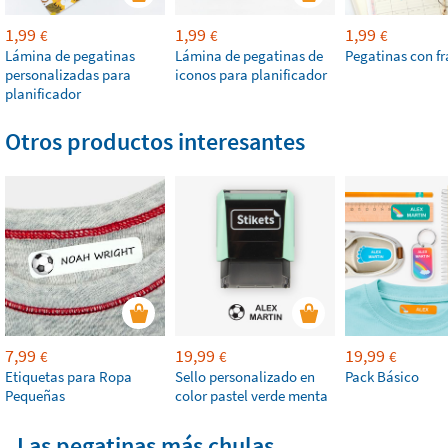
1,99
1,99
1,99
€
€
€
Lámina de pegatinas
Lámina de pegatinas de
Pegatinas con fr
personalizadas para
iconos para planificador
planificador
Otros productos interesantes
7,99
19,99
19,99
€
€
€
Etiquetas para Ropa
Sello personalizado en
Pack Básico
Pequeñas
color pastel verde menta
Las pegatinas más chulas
══════════
→ **Required action**
Reproduce the text of the items above, swapping each "planificador" for "agenda" and leaving everything else unchanged. Omit the pictures from your answer.

→ **Answer**
1,99
1,99
1,99
€
€
€
Lámina de pegatinas
Lámina de pegatinas de
Pegatinas con fr
personalizadas para
iconos para agenda
agenda
Otros productos interesantes
7,99
19,99
19,99
€
€
€
Etiquetas para Ropa
Sello personalizado en
Pack Básico
Pequeñas
color pastel verde menta
Las pegatinas más chulas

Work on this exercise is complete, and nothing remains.